Wednesday, 28 January 2015

Broomstick crochet cowl

I found this technique in a magazine a while back, and initially used it to create a lace curtain for a bathroom window. Over Christmas it came in handy for this idea I had for a button-up cowl. I made one for a friend and one for my sister-in-law.

The technique is actually fairly simple, really only using double crochet stitch ("single crochet" if you are using American terminology). The pattern is created by every third row being made up of loops over something with a broad diameter - the "broomstick" of the title.

When working this in crochet cotton for the lace curtain, I used a 10mm knitting needle as my "broomstick". For this chunky yarn, the handle of one of hubby's golf clubs turned out to be the ideal diameter, so strictly speaking this is golf-club crochet! The buttons were sewn onto the foundation rows, and align naturally with the loops forming buttonholes. There is also the added advantage that they can be buttoned into any of the loops, making the cowl tighter or changing its shape as required.

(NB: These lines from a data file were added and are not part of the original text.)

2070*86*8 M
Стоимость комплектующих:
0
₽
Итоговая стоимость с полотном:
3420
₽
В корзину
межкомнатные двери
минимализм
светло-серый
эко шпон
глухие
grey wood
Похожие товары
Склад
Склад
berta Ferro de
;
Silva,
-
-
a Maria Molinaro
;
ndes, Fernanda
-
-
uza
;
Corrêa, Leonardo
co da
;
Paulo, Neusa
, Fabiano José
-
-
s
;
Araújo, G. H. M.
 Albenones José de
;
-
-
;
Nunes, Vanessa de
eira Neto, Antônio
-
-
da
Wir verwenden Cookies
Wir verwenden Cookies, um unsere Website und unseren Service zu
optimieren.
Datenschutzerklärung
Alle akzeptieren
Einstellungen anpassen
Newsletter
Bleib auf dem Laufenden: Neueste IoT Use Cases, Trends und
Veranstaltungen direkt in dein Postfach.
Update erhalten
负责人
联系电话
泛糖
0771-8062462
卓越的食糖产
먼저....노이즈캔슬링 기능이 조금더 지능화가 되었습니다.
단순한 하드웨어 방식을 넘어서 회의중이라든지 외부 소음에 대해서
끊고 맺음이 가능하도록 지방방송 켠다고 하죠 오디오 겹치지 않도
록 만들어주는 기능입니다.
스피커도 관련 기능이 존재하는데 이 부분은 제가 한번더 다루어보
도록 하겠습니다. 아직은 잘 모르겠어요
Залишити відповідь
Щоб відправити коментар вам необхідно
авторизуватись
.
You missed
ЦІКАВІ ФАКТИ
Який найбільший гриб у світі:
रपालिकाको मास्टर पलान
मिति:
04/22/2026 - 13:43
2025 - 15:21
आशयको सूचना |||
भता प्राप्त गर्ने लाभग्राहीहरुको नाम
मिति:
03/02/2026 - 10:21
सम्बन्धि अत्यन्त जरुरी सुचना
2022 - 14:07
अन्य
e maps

The pattern I used involved a five stitch repeat, so I started by making a chain of stitches divisible by 5 + 1 turning chain. (The pattern is commonly adapted using between four and six stitches - I've yet to play with those!)

 There were then three rows of double crochet to form the foundation rows/button band.

On the fourth row, and without turning the work, the stitch is taken off the hook and looped over a broomstick. Using the hook, the yarn is drawn through each stitch except the first, and another loop added to the broomstick. This leaves a row of stitches more similar to knitting than crochet.

Again, without turning the work, the loops are then taken from the broomstick in groups of five. So the first five stitches are lifted off the broomstick onto the crochet hook. Yarn round hook and pull through all the loops followed by a chain stitch, which secures the five loops together. Then five double crochet stitches are worked into the loops. This pattern is repeated until all the loops have been removed from the broomstick.

The work is then turned with a single chain, and a double crochet stitch is worked into each stitch to the end of the row.

These last three rows (4-6) form the pattern, and are repeated until the piece has the desired length. Because of the large loops it grows fast, and so is extremely satisfying!